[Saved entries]
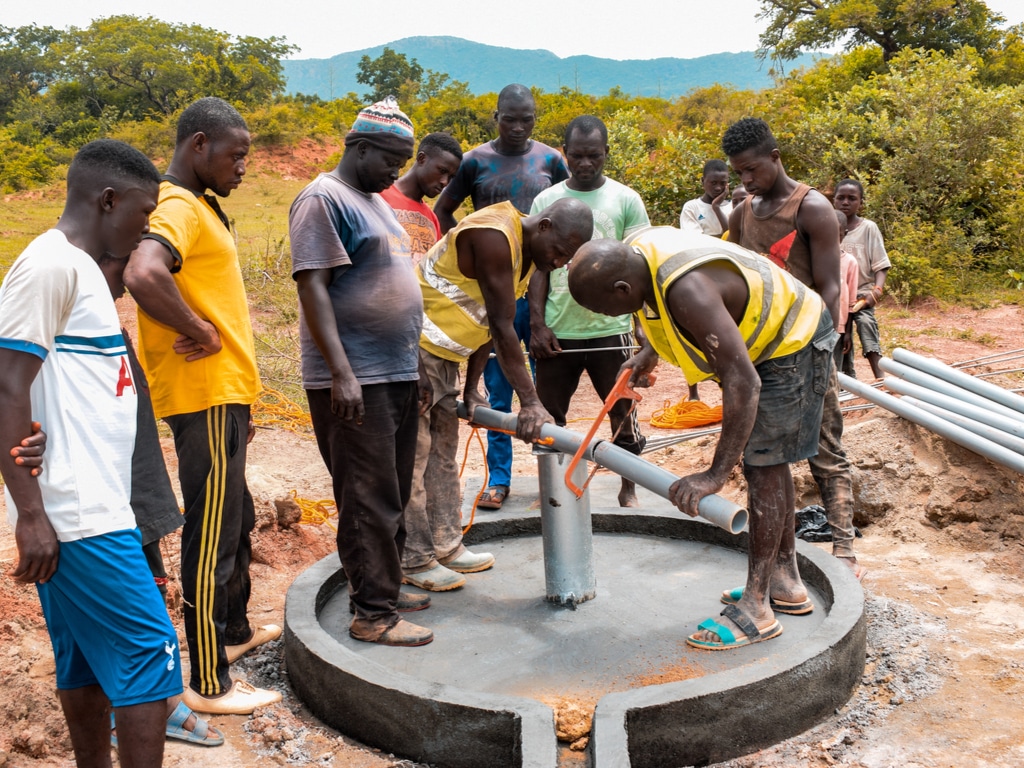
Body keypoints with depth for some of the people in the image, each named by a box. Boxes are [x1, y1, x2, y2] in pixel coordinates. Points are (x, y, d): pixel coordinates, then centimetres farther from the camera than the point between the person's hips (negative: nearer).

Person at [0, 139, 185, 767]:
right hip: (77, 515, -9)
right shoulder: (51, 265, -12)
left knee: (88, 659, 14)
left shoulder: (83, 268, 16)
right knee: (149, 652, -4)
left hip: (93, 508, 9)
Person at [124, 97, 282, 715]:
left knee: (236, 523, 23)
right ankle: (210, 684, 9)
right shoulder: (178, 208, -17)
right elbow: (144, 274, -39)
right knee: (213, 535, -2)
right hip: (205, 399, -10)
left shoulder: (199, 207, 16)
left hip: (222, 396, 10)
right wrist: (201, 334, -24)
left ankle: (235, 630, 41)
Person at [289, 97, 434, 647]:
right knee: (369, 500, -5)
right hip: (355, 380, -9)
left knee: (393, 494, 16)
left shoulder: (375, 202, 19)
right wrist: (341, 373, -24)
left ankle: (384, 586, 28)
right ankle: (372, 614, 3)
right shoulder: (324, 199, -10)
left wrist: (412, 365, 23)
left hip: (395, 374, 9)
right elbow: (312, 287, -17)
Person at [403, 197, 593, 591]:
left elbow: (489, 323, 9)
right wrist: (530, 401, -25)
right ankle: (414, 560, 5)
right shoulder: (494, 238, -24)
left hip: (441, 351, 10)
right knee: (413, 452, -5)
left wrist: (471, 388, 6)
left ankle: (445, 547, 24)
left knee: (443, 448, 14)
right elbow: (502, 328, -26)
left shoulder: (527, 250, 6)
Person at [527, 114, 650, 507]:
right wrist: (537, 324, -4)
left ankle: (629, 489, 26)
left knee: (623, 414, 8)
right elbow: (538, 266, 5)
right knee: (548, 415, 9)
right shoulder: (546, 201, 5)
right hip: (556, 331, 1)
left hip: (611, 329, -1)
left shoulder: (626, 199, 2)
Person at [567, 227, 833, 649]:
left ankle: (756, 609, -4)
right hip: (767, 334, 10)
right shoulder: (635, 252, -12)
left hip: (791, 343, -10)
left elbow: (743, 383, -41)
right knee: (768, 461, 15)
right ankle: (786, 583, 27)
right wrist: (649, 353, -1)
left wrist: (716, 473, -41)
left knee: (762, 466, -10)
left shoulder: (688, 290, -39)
==
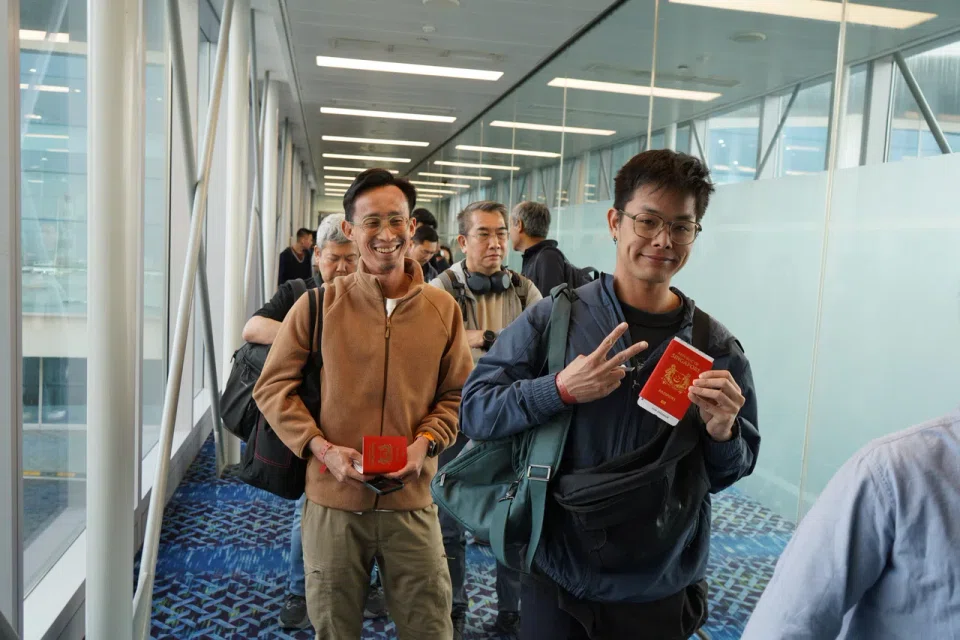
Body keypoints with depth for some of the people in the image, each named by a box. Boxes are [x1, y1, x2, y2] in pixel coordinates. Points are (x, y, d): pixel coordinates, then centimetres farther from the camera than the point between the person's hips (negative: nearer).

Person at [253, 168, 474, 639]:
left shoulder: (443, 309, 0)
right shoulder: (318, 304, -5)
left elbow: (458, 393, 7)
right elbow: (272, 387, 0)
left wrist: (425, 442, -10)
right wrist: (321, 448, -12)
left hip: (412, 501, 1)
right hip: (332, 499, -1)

# Task item:
Edit the part that opens with the line containing "right shoulder: (494, 238, -24)" and closes with the line containing "left knee: (762, 466, -10)". Replace every "Person" with "Subject", leave everything else unchanged, and give back only those lines.

# Answer:
right shoulder: (494, 238, -24)
left hip: (441, 351, 10)
right knee: (413, 452, -5)
left wrist: (471, 388, 6)
left ankle: (445, 547, 24)
left knee: (443, 448, 14)
right elbow: (502, 328, -26)
left shoulder: (527, 250, 6)
Subject at [527, 114, 650, 507]:
right wrist: (537, 324, -4)
left ankle: (629, 489, 26)
left knee: (623, 414, 8)
right elbow: (538, 266, 5)
right knee: (548, 415, 9)
right shoulder: (546, 201, 5)
right hip: (556, 331, 1)
left hip: (611, 329, -1)
left shoulder: (626, 199, 2)
Subject at [567, 227, 833, 649]:
left ankle: (756, 609, -4)
right hip: (767, 334, 10)
right shoulder: (635, 252, -12)
left hip: (791, 343, -10)
left elbow: (743, 383, -41)
right knee: (768, 461, 15)
right ankle: (786, 583, 27)
right wrist: (649, 353, -1)
left wrist: (716, 473, -41)
left knee: (762, 466, -10)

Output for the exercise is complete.